Pornography generates $57 billion annual revenue world-wide—$12–14 billion in the United States alone. U.S. porn revenue is larger than the combined revenues of all professional football, baseball and basketball franchises. College students contribute greatly to this revenue.
The demand for explicit pornography has stood the test of time, but it’s method of delivery has changed. College students are tech savvy – they can easily access pornographic pictures and video on the internet. Adult entertainment companies are making a mad dash to tap into this rapidly expanding market. Internet sales of adult content – which includes images, live-chat, and live-streaming video – experienced strong growth. In fact, in 2006, Internet Sales became the second largest adult entertainment segment, with 22% of the market or $2.8 billion in sales.
Pornography is protected under free speech laws. Only purely obscene forms of speech are banned from the Internet. Obscenity is defined as materials designed only to arouse the prurient interest — those appealing to the lowest and most grotesque desires of man. This category includes snuff films and child pornography, among other things.
Critics of pornography have long argued that porn demeans women and makes men hyper-sexual and possibly violent. College students are twice as likely to become sexual addicts than other adults. With the availability, affordability and anonymity of pornography, 18 to 22 million people in the United States are addicted to pornography. Most of the sex addicts seeking treatment are men. The true indicator of porn addiction is when it can’t be controlled – it’s a sign when students are viewing pornography until 2 or 3 in the morning, not going to class, and doing poorly.

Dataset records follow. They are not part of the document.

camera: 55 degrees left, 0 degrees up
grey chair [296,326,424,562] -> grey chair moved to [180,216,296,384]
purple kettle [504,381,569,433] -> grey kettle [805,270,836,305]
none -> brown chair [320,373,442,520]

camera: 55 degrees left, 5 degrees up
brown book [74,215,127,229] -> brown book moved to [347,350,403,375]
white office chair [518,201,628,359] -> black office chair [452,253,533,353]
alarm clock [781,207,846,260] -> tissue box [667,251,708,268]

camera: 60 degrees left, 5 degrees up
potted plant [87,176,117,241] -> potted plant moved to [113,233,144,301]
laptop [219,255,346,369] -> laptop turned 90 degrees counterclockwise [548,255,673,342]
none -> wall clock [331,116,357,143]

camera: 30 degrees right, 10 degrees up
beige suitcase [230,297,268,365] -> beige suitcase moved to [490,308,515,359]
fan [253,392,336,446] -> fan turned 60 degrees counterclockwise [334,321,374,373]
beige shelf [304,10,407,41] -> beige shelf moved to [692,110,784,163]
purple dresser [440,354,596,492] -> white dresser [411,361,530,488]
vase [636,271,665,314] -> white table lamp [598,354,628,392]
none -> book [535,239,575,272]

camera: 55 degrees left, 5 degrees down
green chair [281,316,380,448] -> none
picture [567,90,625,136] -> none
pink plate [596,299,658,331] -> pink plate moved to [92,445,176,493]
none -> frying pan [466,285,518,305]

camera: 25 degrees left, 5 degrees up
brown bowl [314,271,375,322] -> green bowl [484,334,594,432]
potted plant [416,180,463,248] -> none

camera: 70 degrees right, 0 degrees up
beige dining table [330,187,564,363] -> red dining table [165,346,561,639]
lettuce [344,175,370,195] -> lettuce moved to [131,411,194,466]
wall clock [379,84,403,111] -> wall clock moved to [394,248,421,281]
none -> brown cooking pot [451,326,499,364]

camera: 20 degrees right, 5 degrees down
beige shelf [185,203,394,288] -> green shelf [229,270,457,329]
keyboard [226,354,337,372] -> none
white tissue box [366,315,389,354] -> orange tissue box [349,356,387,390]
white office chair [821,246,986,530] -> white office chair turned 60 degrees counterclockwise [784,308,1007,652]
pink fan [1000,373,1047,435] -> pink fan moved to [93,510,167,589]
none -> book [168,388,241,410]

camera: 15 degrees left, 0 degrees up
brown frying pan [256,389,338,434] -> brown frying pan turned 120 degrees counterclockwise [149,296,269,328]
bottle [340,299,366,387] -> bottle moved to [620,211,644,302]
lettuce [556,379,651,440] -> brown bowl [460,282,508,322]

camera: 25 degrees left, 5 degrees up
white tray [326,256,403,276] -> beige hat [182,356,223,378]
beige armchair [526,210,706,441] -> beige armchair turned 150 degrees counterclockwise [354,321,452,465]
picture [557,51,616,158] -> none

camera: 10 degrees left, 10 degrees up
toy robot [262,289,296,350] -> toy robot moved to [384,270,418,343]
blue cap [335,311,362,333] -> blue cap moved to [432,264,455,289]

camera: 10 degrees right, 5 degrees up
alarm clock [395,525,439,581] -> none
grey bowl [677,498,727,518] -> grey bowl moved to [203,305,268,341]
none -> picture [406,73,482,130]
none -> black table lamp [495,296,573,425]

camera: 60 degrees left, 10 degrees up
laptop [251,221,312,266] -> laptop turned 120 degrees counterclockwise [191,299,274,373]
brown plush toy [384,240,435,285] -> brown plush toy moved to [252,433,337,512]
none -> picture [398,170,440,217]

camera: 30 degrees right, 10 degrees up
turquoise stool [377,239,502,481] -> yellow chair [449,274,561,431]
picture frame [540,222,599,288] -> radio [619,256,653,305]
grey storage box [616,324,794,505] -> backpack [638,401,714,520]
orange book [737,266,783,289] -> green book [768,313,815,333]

Young men and women are being taught what sex is, how it looks, what its etiquette and expectations are, by pornographic training—and this is having a huge effect on how they interact. The expected effect of making men into raving beasts has not occurred. The onslaught of porn is responsible for deadening male libido in relation to real women, and leading men to see fewer and fewer women as “porn-worthy.” Young men have grown up learning about sex from pornography and are now trying to figure out how to be with a real woman.
Young women worry that they can’t compete with porn stars. How can a real woman compete with a vision of perfection, downloadable and extinguishable at will, who is utterly submissive and tailored to the consumer’s least specification? The effect of pornography on women is a feeling that they can never measure up, that they can never ask for what they want, and that if they do not offer what porn offers, they cannot expect to keep a guy. Even though some women are greatly affected by pornography, they are also purveyors. 70% of women check out pornography, with 17% being addicts. 1 in 3 women have visited a pornographic web site.
Pornography works in a Pavlovian manner – an orgasm is one of the biggest reinforcers imaginable. If you associate orgasm with your girlfriend, a kiss, a scent, a body, that is what, over time, will turn you on. If you open your focus to an endless stream of every imaginable type of sex, that is what it will take to turn you on.
Some colleges are including sex in the curriculum. Classes dealing with sex are being seen in a variety of areas – sociology, psychology, English, business, and film making. These classes are very popular among students. According to the National Coalition for the Protection of Children and Families, fifty universities around the country offer classes in which students study pornography. In times past, the works of Allen Ginsberg, James Joyce and D.H. Lawrence were considered pornographic and were banned from bookshelves. Today, little is taboo. There is very little about sex that is shocking to many of today’s college students.
While students might not have problems with the subject matter, many outraged parents have sounded off. Many students taking a class that includes pornography opt not to tell their parents that they’re enrolled.
Ironically, the push to legitimize porn studies has come largely from female scholars and self-identified feminists. This may be another double standard – Male academics crusading to incorporate pornography into the curriculum would have been crucified as lechers and sexists. This trend represents a turn away from the “victim feminist” obsession with pornography, and sexuality itself, as male victimization of women.